-- Records for this task --
------------------------------
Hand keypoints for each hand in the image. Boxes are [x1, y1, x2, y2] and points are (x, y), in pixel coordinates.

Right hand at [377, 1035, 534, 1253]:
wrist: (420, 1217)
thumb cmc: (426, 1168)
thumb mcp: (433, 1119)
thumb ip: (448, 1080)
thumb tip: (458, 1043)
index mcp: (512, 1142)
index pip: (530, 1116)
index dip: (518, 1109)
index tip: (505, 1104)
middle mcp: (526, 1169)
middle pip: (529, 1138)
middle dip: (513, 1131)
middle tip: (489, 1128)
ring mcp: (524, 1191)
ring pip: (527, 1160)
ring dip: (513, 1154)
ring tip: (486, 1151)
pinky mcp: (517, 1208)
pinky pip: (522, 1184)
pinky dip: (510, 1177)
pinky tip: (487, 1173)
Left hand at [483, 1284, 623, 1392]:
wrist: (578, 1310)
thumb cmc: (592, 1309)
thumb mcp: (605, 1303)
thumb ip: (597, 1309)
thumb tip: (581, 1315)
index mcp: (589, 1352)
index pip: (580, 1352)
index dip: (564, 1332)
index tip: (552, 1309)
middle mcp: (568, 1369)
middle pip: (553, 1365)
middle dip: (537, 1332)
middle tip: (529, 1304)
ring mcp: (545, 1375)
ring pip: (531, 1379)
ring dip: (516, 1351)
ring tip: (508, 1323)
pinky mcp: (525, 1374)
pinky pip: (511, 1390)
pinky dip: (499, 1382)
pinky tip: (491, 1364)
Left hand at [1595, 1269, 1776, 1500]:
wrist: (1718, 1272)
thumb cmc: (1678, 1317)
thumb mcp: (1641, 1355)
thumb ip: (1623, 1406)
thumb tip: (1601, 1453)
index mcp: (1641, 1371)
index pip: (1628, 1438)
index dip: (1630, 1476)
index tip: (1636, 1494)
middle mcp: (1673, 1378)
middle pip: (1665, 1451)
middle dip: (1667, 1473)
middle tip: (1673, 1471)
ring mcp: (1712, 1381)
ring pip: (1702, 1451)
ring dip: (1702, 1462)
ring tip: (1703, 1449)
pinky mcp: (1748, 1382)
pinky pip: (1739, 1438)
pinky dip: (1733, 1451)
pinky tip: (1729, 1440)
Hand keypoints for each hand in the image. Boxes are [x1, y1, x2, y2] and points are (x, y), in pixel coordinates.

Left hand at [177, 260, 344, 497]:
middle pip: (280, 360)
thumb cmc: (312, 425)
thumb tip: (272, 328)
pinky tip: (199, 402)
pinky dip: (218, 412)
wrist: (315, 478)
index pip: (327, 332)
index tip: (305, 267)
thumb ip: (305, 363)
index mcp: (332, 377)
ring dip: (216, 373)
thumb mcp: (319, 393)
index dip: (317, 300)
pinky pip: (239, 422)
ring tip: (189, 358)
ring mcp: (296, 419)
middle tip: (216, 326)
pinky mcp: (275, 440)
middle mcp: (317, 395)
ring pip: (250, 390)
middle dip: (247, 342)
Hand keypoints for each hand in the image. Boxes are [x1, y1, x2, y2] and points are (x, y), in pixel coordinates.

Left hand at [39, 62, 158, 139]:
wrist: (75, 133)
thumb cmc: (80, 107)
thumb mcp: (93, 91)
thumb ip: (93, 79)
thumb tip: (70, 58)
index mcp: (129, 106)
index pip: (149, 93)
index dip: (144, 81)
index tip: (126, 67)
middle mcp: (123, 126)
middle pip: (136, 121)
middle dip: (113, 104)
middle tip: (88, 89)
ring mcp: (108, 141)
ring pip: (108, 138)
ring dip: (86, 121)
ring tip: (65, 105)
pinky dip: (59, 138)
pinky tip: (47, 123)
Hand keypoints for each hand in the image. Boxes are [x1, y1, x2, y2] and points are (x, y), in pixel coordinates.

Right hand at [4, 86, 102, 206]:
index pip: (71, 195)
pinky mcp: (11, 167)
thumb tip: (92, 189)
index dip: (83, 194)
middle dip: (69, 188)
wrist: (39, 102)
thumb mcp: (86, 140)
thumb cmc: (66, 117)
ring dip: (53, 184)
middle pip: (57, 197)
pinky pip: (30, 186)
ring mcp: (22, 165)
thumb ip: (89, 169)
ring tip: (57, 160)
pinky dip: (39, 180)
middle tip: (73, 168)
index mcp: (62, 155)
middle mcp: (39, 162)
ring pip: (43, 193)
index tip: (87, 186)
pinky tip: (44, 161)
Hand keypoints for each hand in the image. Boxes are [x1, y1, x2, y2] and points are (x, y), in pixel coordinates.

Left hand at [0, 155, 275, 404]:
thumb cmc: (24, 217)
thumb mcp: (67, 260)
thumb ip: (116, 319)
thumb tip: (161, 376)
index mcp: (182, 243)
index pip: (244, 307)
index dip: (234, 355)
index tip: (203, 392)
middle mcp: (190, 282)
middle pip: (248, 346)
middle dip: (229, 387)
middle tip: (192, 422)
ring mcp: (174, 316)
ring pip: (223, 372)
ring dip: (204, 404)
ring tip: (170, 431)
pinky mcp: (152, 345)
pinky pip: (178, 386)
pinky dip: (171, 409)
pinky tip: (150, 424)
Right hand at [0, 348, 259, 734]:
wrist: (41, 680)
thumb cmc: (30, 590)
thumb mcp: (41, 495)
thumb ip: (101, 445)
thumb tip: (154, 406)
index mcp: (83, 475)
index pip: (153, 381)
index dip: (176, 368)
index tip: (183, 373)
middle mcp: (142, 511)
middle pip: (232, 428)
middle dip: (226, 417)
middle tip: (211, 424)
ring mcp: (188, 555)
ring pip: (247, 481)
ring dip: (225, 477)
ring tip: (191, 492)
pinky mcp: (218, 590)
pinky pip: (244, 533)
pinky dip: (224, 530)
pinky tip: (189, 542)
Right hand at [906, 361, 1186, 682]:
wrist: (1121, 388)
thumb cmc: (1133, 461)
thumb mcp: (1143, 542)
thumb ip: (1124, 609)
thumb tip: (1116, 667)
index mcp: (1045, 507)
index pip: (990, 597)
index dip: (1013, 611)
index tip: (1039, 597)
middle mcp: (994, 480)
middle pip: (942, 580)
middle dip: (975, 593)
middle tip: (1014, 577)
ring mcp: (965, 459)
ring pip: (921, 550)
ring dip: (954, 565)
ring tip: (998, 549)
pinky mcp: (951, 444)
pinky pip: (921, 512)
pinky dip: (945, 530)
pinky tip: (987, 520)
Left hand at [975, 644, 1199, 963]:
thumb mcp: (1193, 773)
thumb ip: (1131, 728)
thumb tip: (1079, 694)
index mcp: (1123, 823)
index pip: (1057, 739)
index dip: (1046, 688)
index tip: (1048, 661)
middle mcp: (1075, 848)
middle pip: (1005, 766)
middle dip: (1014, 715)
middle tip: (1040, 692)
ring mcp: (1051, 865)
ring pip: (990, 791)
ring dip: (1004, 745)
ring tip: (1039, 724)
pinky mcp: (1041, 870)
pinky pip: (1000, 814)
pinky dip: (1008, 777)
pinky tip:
------------------------------
-- Aim of the exercise --
Please output the lines of the listing above that fall in the stretch from the one with "thumb cmc: (426, 1168)" through the one with "middle pip: (529, 1138)", exactly and only those.

-- Output for this exercise --
thumb cmc: (426, 1168)
thumb mcp: (433, 1119)
thumb ip: (448, 1080)
thumb tip: (458, 1043)
index mcp: (512, 1142)
index pip: (530, 1116)
index dip: (518, 1109)
index tip: (505, 1104)
middle mcp: (526, 1169)
middle pip: (529, 1138)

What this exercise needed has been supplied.